Do you have a dataset with text and numerical labels?
The common approach is to discretize the numerical labels into categories, and then run a text classification task, following the standard Hugging Face tutorials.
But what if you want your model to predict the exact numerical value instead of a category?
In other words: you have a text as input and a number as the label, and you want the model to learn how to map the text directly to that number.
This article shows you how to do exactly that — run a regression with Hugging Face.
Step 1: Load the dataset
First, we need a dataset containing both text and numerical labels. For this tutorial, I’ll use a dataset I created from CNBC news. Each entry contains the reason behind a stock price variation and the corresponding numeric change. I processed the dataset to capture the causes behind specific stock movements.
You can download it manually from my Hugging Face page or load it directly with the datasets library:
from datasets import load_dataset
dataset = load_dataset("SelmaNajih001/FinancialClassification")
print(dataset)
Step 2: Filter the dataset
For training, we only need the text and the numerical label. We cannot simply run a regression on the entire dataset without filtering for a specific stock, because different stocks move for different reasons.
For example:
- An interest rate hike affects growth and value stocks differently.
- Supply chain issues may impact Tesla but not a financial institution.
Thus, it’s important to train the model on a subset focusing on a single stock. Here, I’ll filter the dataset for Tesla-related news and remove extreme outliers in price variation:
from datasets import DatasetDict
def clean_dataset(ds):
# Keep only relevant columns
ds = ds.select_columns(["Reasons", "PriceVariation", "Stock", "explanation_summary"])

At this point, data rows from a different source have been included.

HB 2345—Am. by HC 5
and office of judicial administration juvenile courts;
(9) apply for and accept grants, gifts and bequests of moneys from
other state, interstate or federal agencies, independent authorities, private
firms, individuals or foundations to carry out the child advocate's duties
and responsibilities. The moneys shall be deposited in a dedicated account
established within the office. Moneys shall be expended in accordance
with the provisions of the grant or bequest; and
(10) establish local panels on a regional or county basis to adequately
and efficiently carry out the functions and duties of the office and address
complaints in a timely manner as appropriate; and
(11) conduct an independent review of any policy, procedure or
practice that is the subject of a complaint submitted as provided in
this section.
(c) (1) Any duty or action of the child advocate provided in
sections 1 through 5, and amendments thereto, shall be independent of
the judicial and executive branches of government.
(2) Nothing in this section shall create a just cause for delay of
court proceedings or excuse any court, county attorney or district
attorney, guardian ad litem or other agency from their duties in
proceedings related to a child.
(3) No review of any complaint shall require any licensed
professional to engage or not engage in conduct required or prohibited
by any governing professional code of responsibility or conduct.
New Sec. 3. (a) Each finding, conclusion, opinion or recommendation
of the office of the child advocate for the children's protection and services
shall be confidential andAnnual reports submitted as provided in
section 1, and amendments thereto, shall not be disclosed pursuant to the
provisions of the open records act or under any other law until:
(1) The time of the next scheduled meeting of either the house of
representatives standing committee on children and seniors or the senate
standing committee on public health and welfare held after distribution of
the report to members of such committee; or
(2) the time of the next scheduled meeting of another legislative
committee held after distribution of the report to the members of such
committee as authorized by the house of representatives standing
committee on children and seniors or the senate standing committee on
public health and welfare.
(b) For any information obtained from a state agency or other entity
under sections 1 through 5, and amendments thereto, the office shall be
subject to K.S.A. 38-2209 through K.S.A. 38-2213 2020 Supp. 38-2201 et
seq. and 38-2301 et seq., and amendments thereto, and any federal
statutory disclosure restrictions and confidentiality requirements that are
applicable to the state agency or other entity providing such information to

# Filter out extreme price variations
ds = ds.filter(lambda x: -5 < x["PriceVariation"] < 5)
# Keep only Tesla-related rows (case-insensitive)

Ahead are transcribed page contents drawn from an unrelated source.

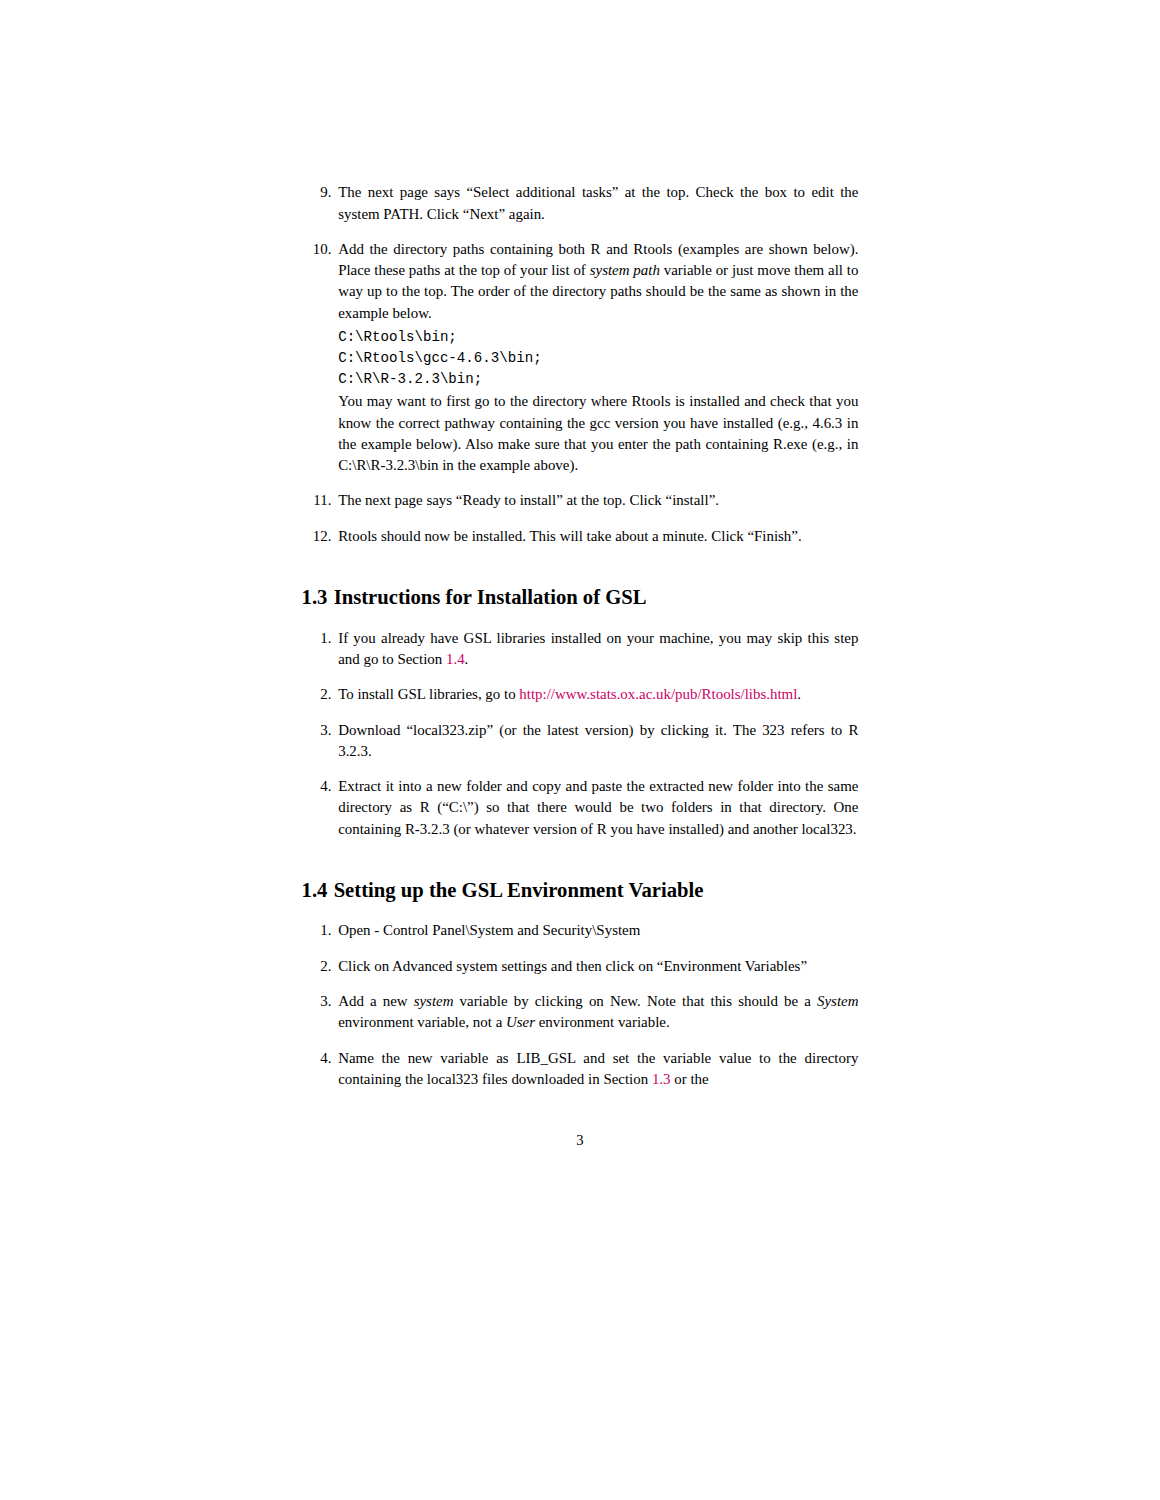9. The next page says “Select additional tasks” at the top. Check the box to edit the system PATH. Click “Next” again.
10. Add the directory paths containing both R and Rtools (examples are shown below). Place these paths at the top of your list of system path variable or just move them all to way up to the top. The order of the directory paths should be the same as shown in the example below.
C:\Rtools\bin;
C:\Rtools\gcc-4.6.3\bin;
C:\R\R-3.2.3\bin;
You may want to first go to the directory where Rtools is installed and check that you know the correct pathway containing the gcc version you have installed (e.g., 4.6.3 in the example below). Also make sure that you enter the path containing R.exe (e.g., in C:\R\R-3.2.3\bin in the example above).
11. The next page says “Ready to install” at the top. Click “install”.
12. Rtools should now be installed. This will take about a minute. Click “Finish”.
1.3 Instructions for Installation of GSL
1. If you already have GSL libraries installed on your machine, you may skip this step and go to Section 1.4.
2. To install GSL libraries, go to http://www.stats.ox.ac.uk/pub/Rtools/libs.html.
3. Download “local323.zip” (or the latest version) by clicking it. The 323 refers to R 3.2.3.
4. Extract it into a new folder and copy and paste the extracted new folder into the same directory as R (“C:\”) so that there would be two folders in that directory. One containing R-3.2.3 (or whatever version of R you have installed) and another local323.
1.4 Setting up the GSL Environment Variable
1. Open - Control Panel\System and Security\System
2. Click on Advanced system settings and then click on “Environment Variables”
3. Add a new system variable by clicking on New. Note that this should be a System environment variable, not a User environment variable.
4. Name the new variable as LIB_GSL and set the variable value to the directory containing the local323 files downloaded in Section 1.3 or the
3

ds = ds.filter(lambda x: "tesla" in x["Stock"].lower())
return ds
cleaned_dataset = DatasetDict({
split: clean_dataset(ds)
for split, ds in dataset.items()
})
# Keep only text and label columns
cleaned_dataset = cleaned_dataset.select_columns(["Reasons", "PriceVariation"])
print(cleaned_dataset)
Step 3: Prepare the dataset for training
Rename columns to match Hugging Face conventions (text for input, labels for regression targets):
cleaned_dataset = cleaned_dataset.rename_column("Reasons", "text")
cleaned_dataset = cleaned_dataset.rename_column("PriceVariation", "labels")
Tokenization
We’ll use the allenai/longformer-base-4096 tokenizer to handle long news texts:
from transformers import AutoTokenizer
tokenizer = AutoTokenizer.from_pretrained("allenai/longformer-base-4096")

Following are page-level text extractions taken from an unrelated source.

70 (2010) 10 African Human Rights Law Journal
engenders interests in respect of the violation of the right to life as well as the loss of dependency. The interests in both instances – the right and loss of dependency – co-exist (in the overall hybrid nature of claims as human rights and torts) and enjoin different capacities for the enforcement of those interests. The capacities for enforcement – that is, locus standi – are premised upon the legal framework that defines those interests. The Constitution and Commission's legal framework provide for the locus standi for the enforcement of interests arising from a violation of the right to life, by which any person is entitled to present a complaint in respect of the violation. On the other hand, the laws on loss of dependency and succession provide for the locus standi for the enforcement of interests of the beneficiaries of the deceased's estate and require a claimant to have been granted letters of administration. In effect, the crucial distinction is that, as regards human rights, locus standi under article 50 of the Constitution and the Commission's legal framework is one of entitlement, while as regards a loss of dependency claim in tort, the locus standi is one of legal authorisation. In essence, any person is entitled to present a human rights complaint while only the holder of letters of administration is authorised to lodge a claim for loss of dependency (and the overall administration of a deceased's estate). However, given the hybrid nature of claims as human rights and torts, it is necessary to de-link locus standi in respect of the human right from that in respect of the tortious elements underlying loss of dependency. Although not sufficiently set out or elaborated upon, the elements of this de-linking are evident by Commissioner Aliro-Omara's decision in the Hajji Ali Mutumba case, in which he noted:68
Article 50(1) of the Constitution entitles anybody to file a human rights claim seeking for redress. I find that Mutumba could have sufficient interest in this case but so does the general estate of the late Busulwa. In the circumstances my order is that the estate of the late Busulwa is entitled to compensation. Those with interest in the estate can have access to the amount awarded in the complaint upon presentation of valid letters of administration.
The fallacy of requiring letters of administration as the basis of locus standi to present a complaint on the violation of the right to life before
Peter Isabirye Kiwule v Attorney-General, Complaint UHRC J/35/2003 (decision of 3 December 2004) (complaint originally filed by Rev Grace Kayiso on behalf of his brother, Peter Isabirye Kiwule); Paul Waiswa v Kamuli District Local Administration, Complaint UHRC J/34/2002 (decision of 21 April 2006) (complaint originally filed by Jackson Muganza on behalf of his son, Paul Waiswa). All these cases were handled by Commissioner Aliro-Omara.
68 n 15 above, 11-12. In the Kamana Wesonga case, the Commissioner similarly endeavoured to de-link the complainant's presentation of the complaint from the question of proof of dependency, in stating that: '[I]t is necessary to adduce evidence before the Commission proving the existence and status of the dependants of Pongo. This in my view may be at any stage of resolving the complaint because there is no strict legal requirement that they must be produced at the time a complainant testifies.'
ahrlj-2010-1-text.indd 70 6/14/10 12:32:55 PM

#You can increase the max_length
def preprocess_function(examples):
return tokenizer(examples["text"], padding="max_length", truncation=True, max_length=512)
tokenized_dataset = cleaned_dataset.map(preprocess_function, batched=True)
Step 4: Model setup
For regression, we configure AutoModelForSequenceClassification with problem_type=”regression” and num_labels=1:
from transformers import AutoModelForSequenceClassification, AutoConfig
config = AutoConfig.from_pretrained(
"allenai/longformer-base-4096",
num_labels=1,
problem_type="regression"
)
model = AutoModelForSequenceClassification.from_pretrained("allenai/longformer-base-4096", config=config)
Metrics
We’ll use RMSE to evaluate regression performance:
import numpy as np
from sklearn.metrics import mean_squared_error
def compute_metrics(eval_pred):
predictions, labels = eval_pred
rmse = np.sqrt(mean_squared_error(labels, predictions))
return {"rmse": rmse}
Step 5: Training
from transformers import TrainingArguments, Trainer
train_dataset = tokenized_dataset["train"]
eval_dataset = tokenized_dataset["test"]
training_args = TrainingArguments(
output_dir="model",
eval_strategy="epoch",
learning_rate=1e-5,
per_device_train_batch_size=8,
per_device_eval_batch_size=8,
num_train_epochs=6,
weight_decay=0.1,
report_to="none",
save_strategy="epoch",
logging_strategy="epoch",
logging_first_step=True
)
trainer = Trainer(
model=model,
args=training_args,
train_dataset=train_dataset,
eval_dataset=eval_dataset,
tokenizer=tokenizer,
compute_metrics=compute_metrics
)
trainer.train()
And that’s how you train a model for regression. I hope you find this tutorial useful.